A New Year’s resolution we’ve already broken is to ignore crummy marketing research. Although maybe this one doesn’t count, as today we dump on a study released last year.
GetResponse, an email service provider, released a report in early Fall 2012, after carefully tracking 21 million emails wafting across its platform (how “private” do you feel now?). Its findings and conclusions?
- Nearly a quarter of emails are opened within the first hour of landing in a person’s inbox.
- Two-thirds of emails are sent during business hours.
- The best open rates and click-thru rates are during business hours.
- If you really, really want to succeed, send emails between 8 AM and 10 AM, or 3 PM and 4 PM and you will increase your engagement by A WHOPPING 6 % !!!
Stunning, no?
No.
The quest for “best time to send an email” has been asked and answered many times before.
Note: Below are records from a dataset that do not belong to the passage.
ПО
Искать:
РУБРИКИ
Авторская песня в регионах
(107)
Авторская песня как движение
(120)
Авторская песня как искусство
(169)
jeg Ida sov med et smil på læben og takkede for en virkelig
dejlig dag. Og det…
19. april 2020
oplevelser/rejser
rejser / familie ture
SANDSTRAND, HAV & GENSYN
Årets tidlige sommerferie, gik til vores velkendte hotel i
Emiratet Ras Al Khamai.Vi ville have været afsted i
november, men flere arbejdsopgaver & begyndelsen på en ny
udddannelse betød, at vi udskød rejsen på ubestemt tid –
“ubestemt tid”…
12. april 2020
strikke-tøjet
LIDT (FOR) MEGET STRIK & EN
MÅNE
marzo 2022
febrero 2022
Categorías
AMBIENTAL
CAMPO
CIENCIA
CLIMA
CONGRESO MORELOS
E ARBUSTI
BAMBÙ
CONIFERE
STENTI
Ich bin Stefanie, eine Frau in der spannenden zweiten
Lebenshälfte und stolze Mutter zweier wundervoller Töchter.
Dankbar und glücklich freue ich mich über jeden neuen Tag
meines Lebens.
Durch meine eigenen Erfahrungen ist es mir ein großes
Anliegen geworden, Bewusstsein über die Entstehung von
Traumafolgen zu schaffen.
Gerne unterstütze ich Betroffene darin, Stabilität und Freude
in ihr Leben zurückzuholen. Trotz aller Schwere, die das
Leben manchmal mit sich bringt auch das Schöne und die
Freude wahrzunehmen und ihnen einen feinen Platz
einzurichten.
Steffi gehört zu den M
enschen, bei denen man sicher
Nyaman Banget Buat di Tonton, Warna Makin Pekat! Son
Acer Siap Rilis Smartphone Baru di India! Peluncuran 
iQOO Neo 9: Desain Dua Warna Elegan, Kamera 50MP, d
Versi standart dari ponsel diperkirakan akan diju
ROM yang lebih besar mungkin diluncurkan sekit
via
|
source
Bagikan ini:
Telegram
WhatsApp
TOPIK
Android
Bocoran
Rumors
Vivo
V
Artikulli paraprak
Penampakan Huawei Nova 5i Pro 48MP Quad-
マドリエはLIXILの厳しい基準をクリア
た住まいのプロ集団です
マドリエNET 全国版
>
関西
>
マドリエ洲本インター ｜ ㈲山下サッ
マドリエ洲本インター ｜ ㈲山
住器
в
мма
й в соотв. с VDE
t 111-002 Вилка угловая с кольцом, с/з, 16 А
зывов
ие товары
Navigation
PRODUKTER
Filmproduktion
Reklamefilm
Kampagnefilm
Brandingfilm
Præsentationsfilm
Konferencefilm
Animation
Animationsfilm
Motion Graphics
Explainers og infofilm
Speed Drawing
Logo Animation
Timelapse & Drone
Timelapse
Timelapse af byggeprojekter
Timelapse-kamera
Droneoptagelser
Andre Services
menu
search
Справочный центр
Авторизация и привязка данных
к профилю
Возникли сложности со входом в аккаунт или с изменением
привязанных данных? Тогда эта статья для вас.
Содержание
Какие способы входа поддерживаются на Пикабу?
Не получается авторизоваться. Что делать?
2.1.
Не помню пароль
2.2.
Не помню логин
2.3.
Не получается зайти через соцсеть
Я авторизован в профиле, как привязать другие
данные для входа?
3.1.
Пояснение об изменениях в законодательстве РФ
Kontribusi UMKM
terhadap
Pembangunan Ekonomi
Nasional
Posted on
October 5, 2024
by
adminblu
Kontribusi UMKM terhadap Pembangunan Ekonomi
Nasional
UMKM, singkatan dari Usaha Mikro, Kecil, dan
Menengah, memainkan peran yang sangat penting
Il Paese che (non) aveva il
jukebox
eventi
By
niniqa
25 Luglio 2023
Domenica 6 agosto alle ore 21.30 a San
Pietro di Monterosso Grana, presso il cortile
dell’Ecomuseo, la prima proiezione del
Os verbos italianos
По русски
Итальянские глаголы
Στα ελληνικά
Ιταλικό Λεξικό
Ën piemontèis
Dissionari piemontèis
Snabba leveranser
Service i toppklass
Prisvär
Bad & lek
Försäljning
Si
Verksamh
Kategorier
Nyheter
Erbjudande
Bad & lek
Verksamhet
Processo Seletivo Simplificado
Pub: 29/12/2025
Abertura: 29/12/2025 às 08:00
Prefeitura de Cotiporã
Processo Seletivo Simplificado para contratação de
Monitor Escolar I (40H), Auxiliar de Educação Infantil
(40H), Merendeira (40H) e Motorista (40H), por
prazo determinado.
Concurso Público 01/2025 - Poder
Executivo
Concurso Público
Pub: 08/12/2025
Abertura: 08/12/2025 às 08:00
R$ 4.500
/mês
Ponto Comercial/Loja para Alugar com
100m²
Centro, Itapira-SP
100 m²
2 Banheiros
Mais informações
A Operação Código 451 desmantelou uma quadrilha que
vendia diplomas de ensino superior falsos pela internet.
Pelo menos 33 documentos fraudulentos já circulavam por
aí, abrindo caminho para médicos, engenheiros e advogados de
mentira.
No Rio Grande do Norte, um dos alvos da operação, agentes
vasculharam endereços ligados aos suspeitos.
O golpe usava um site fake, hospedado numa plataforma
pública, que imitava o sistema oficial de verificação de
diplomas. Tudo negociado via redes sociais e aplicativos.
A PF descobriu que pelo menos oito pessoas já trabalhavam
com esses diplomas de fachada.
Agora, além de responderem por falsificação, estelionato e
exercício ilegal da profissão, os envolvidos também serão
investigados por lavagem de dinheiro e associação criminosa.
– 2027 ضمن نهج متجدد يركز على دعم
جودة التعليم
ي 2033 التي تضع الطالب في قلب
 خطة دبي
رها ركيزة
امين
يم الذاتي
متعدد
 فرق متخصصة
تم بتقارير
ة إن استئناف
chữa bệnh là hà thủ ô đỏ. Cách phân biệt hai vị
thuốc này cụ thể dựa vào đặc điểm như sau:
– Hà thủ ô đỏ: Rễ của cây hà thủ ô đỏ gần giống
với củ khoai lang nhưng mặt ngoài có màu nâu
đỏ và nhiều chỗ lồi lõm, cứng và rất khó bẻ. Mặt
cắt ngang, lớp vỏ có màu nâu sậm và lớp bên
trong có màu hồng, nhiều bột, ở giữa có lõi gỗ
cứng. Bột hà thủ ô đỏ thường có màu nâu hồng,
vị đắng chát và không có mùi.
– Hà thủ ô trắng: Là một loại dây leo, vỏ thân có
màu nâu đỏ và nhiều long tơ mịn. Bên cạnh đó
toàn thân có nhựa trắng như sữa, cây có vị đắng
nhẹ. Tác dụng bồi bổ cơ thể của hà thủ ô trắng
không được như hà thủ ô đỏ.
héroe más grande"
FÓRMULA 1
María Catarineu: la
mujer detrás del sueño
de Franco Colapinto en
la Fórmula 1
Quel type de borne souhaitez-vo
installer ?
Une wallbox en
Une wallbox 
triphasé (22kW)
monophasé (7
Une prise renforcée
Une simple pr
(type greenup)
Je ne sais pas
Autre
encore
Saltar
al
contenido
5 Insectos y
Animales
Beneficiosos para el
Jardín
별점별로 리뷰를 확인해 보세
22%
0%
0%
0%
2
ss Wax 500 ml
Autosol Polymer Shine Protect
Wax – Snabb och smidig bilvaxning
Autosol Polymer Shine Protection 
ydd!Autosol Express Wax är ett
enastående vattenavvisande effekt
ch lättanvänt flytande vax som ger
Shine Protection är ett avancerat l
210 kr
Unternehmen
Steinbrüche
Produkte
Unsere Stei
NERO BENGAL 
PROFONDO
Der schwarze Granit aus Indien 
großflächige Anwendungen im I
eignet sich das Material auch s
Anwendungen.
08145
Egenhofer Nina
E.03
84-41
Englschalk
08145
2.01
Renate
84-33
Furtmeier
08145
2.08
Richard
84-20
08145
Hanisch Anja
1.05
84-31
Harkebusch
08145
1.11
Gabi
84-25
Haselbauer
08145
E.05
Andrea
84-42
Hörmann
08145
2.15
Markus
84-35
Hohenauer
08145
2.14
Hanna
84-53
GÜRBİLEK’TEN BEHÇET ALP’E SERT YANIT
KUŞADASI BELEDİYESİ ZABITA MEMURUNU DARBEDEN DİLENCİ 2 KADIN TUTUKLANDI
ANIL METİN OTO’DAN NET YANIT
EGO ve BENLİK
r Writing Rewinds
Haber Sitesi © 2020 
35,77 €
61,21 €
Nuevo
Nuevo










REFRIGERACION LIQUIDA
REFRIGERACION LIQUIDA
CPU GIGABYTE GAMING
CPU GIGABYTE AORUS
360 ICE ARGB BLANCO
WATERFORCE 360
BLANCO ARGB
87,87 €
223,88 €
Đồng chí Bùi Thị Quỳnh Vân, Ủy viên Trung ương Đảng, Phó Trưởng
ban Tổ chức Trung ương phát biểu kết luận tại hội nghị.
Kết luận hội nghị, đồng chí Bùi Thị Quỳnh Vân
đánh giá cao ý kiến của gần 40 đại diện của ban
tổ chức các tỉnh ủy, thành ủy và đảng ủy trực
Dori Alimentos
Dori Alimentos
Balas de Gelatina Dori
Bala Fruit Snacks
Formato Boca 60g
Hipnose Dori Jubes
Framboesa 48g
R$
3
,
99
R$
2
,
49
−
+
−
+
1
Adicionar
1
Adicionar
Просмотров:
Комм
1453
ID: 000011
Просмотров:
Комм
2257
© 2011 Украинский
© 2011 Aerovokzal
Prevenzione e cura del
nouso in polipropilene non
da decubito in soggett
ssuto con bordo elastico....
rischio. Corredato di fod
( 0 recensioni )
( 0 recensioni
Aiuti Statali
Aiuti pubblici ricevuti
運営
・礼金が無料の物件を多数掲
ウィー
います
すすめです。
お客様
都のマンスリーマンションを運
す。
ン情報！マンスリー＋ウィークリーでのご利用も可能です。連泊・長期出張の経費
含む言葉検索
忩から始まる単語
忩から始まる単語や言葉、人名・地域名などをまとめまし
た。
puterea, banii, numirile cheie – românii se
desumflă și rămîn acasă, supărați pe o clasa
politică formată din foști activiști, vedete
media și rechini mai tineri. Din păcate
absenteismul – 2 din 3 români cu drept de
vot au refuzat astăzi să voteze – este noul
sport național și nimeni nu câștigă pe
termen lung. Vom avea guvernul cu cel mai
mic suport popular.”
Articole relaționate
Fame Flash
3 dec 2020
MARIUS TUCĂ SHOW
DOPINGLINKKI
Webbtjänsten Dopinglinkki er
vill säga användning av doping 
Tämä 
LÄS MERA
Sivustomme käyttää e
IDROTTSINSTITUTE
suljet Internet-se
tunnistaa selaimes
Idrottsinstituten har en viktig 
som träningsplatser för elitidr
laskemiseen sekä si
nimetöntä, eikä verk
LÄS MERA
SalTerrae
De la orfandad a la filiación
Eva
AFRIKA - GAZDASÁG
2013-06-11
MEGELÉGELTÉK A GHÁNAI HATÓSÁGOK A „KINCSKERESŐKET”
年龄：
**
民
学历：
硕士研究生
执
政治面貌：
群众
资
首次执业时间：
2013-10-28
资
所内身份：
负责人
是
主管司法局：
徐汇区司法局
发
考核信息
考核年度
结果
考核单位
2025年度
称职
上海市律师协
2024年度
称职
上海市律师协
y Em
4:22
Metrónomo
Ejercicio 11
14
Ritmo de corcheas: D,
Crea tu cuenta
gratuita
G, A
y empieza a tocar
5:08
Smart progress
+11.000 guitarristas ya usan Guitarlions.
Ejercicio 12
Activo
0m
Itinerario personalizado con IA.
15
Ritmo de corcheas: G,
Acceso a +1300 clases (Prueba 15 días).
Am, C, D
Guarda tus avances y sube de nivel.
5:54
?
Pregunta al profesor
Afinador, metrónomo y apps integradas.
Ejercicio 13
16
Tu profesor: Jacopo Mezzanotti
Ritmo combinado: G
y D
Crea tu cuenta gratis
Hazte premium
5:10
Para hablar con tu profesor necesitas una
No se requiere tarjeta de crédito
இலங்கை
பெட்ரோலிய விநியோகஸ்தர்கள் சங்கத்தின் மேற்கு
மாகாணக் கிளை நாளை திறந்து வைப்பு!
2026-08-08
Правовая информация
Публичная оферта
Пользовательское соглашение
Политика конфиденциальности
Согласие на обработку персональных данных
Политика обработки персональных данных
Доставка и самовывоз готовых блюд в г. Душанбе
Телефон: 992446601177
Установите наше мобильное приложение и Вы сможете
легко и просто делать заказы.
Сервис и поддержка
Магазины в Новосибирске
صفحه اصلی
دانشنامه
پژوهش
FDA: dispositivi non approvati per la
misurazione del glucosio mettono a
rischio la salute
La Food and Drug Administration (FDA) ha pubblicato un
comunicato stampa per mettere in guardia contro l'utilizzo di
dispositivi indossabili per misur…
We believe it began sometime around 2004, and has been updated every 18 months thereafter (typically by an attention-starved email service provider).
At this juncture, only marketing newbies and know-nothing digital “gurus” could be excited by the same info being trotted out once again.
Besides being stale, there is little logic to presenting the best time to send as a new customer “engagement” opportunity. Think of it as follows:
That roughly 25% of all emails are read within an hour of inbox arrival does nothing but tell us the proportion of U.S. workers who sit at their desks all day, working via computers. We’ll venture a guess, and say that population is nearly, um, 25%.
GetResponse’s underwhelming study underscores one of our four big marketing questions for 2013 – #2 to be exact (link here). If you want higher open rates and click-thru rates, then you must venture to know everything you can about YOUR customers, especially their media consumption behavior.
The generic “best time to send an email” can’t be the same for every marketer. Let this be the year that marketers find out What Time Is It.